Que dire sur moi-même ?
L’effacement derrière un appareil de captation ou de création m’est une seconde nature. Bien mieux derrière l’objectif que devant – quoiqu’il m’arrive de servir de modèle à quelques rares et formidables personnes – je n’estime pas que mon apparence physique ait quelque chose de particulièrement important à raconter.
Je suis presque quadragénaire, du haut de ma petite taille je regarde le monde, émerveillée comme une enfant, curieuse comme un chat. Je touche à la peinture, au dessin, à l’infographie, aux images générées par intelligence artificielle, et à la photographie. Etant plutôt introvertie – comme un nombre considérable de photographes -, mon appareil photo est mon armure, mon bouclier, l’intermédiaire entre le monde et moi.

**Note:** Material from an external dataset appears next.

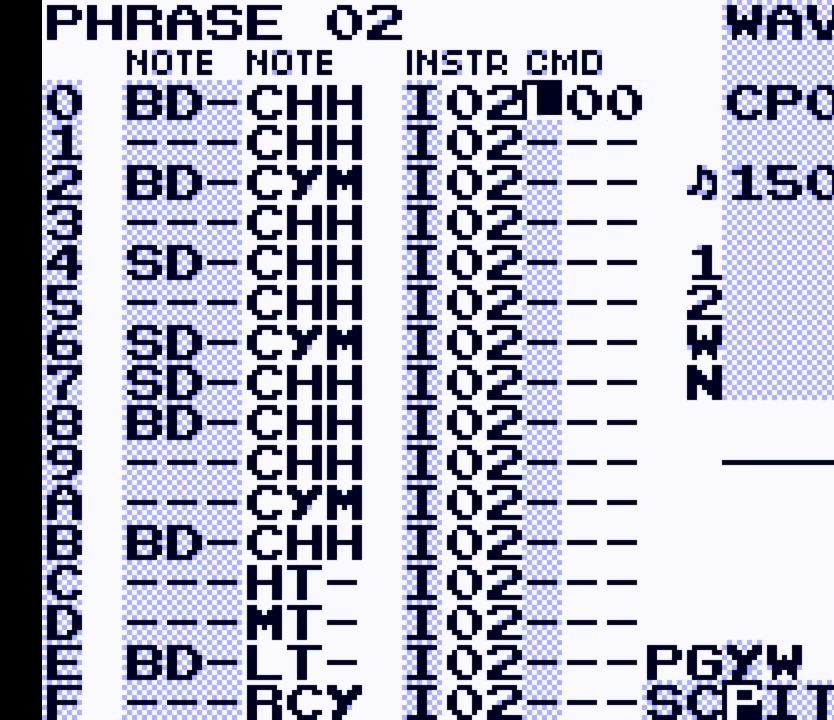
{"buttons": ["A", "DPAD_LEFT"], "events": [[67, "DPAD_LEFT", "up"], [467, "DPAD_LEFT", "down"]]}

C’est aussi et surtout le complice, le talisman technologique qui me permet de capturer des instants précieux, des moments magiques, et de suspendre le temps. Une image vaut parfois mille mots, et je partage sous forme de photographies ou de créations visuelles le monde tel que je le vois – les choses que je veux raconter, sans y mettre de mots.

Mon travail
Mon travail consiste à capturer des concepts ou des moments, à les attraper par les cheveux comme on attrape la tignasse de Kairos, dans la mythologie grecque. Saisir l’occasion, fixer l’émotion, détecter la possibilité d’un poème sans paroles, c’est ce qui m’anime, au sens fort du terme. Je voudrais tout pouvoir saisir. C’est l’immense joie et l’immense drame de mon existence.

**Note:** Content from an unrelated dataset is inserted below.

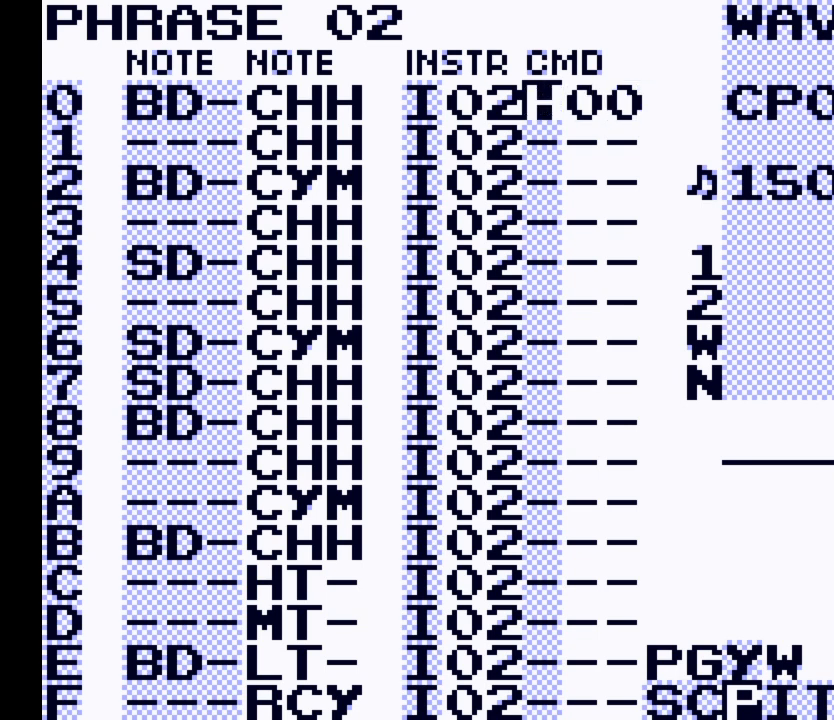
{"buttons": ["A"], "events": [[67, "DPAD_LEFT", "up"], [167, "DPAD_LEFT", "down"], [267, "DPAD_LEFT", "up"]]}
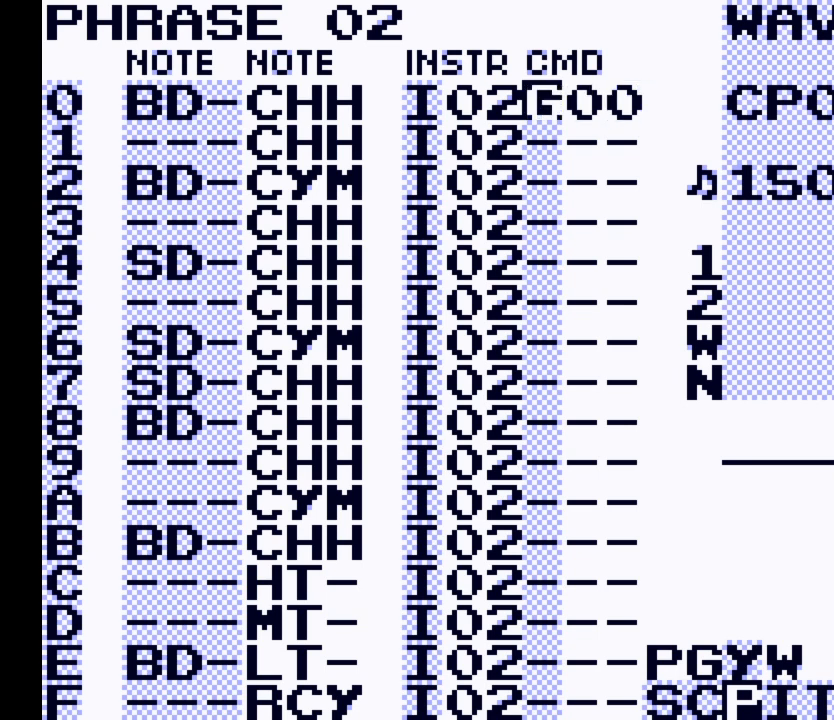
{"buttons": ["A"], "events": [[100, "DPAD_LEFT", "down"], [233, "DPAD_LEFT", "up"], [267, "DPAD_LEFT", "down"], [400, "DPAD_LEFT", "up"]]}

Qui se levait la première, le matin, rien que pour sentir l’air froid sur sa peau nue ? Qui se couchait la dernière, seulement quand elle n’en pouvait plus de fatigue, pour vivre encore un peu plus la nuit ? Qui pleurait déjà toute petite, en pensant qu’il y avait tant de petites bêtes, tant de brins d’herbe dans le pré et qu’on ne pouvait pas tous les prendre ?
Antigone – Jean Anouilh
Je travaille beaucoup en Noir et Blanc. Cependant chaque image, prise individuellement, peut réclamer à toute force des couleurs vives, des contrastes violents, des blancs scarifiés, des noirs d’encre. Chaque photo a ses propres exigences et ses propres récits, qui peuvent différer considérablement en Noir et Blanc ou en Couleur.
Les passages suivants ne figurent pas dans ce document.